Denver's handful of marijuana clubs and hospitality businesses are reopening at a pace similar to that of restaurants during the COVID-19 pandemic, but their future is cloudier than ever.
When Colorado restaurants were given the go-ahead to reopen for on-premises dining on May 27, businesses allowing social pot use also began the process of opening for consumption. Like the city's restaurants, Denver's few marijuana-friendly lounges and classrooms had been ordered closed as of 8 a.m. March 17, and are now operating at limited capacity with social distancing guidelines. But unlike restaurants, the reopening of marijuana lounges wasn't addressed in recent executive orders from Governor Jared Polis and Mayor Michael Hancock or in new rules issued by Denver regulatory departments such as Excise and Licenses or Public Health and Environment.
The Coffee Joint has been allowing social pot consumption for nearly two weeks now, according to co-owner Rita Tsalyuk, who says she's still waiting on a firm answer from the city about the Coffee Joint's status during the pandemic.
"It's a very weird situation," she says. "We're sort of one of a kind, and they don't know what to do with us right now."
Tsalyuk says she's been communicating with Excise and Licenses and the Denver City Attorney's Office about the establishment's immediate future, but has not received a solid answer.
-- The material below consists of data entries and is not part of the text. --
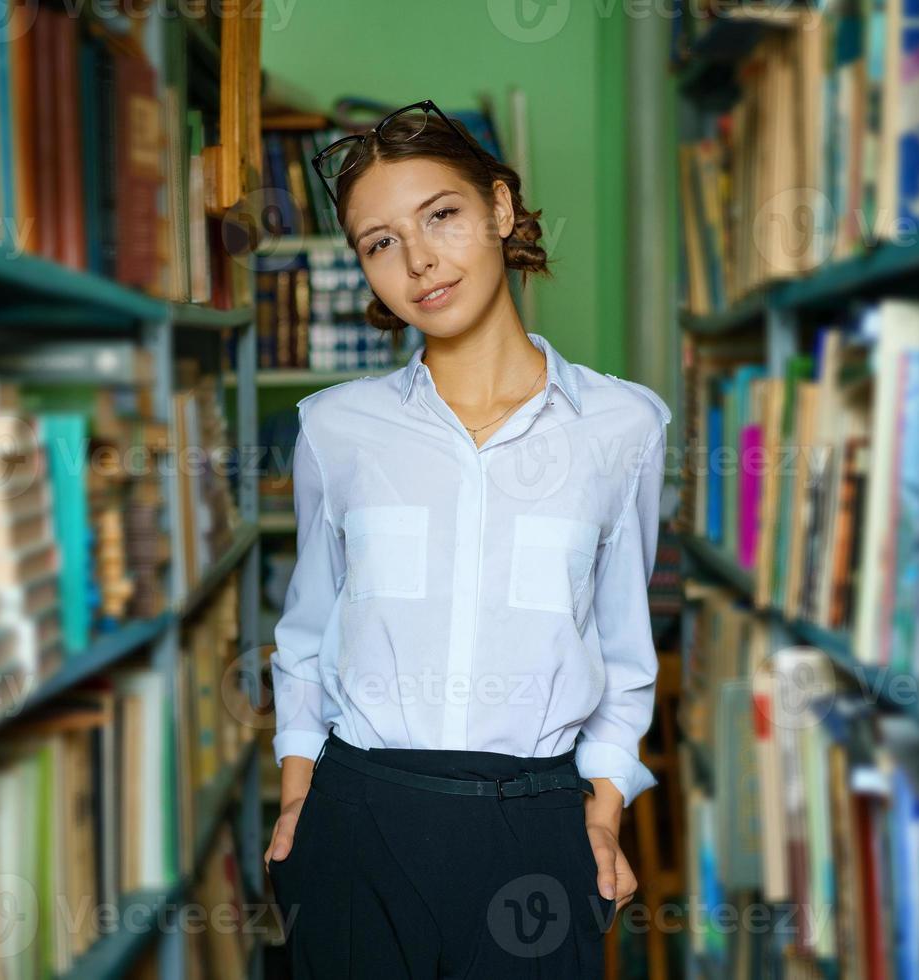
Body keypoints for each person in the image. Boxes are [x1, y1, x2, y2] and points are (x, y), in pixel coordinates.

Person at [262, 99, 670, 978]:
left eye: (439, 215)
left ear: (498, 208)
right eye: (379, 242)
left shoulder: (623, 425)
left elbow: (623, 645)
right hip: (357, 818)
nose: (417, 261)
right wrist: (297, 796)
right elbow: (306, 632)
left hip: (534, 822)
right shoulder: (335, 428)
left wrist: (600, 811)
Currently, the Coffee Joint is allowing two people in a room for marijuana use for fifteen-minute intervals, while the rest of the space is devoted to merchandise, mask and food sales, and an extra waiting area for the dispensary next door, which she also co-owns. "We are sanitizing the space and following safety protocols. We're not getting much people in there right now, anyway," Tsalyuk says.
Eric Escudero, communications director for Excise and Licenses, confirms that the city is still considering how to handle marijuana consumption businesses, and had talked with state officials while reviewing executive orders from Polis "to determine if this business can resume offering cannabis consumption, and what public health restrictions are required."
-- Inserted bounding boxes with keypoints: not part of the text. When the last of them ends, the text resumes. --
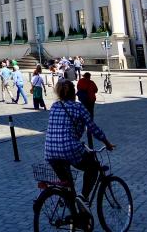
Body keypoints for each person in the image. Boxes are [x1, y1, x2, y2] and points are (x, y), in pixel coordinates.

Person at [45, 80, 115, 211]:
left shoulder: (55, 106)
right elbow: (93, 128)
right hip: (69, 148)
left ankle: (76, 219)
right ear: (74, 93)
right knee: (93, 167)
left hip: (50, 151)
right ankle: (83, 198)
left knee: (68, 187)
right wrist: (107, 143)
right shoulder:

The Coffee Joint is the only licensed marijuana lounge in Denver, where the majority of pot-friendly social-consumption businesses are unlicensed clubs and event spaces. Now they're ready for business again, too.
Private marijuana lounge Tetra 9 reopened on June 6, according to owner Dewayne Benjamin, who says the space has been updated to improve social distancing, with a no-contact temperature check required before entry and removal of any community smoking accessories. "Sadly, we’ve had to let go of our community dab bar," he notes.
Marijuana-friendly event space Cultivated Synergy and private pot lounge Studio 420 have also reopened, according to their respective Facebook pages. After shutting for over two months, Colorado Cannabis Tours, a marijuana activities company with headquarters in unincorporated Adams County, started offering private pot-friendly tours in late May and nine-person classes in June.
"I would say it's as safe as anything else that's allowed to open back up right now," says founder Michael Eymer, who explains that his staff is sterilizing the space and performing temperature checks between sessions. "There is very little guidance for a company like us, especially when it comes to reopening."
He, too, is concerned about the future...not just at his business, but around the country.
"We're kind of doing the best we can in a bad situation," Eymer says. "So far, so good. We haven't received any complaints or seen anyone displaying symptoms yet, and any revenue coming in right now helps us survive. I'm worried people have let off their guard so much that we're almost guaranteed a resurgence here.
"It's about hoping for the best and planning for the worst right now."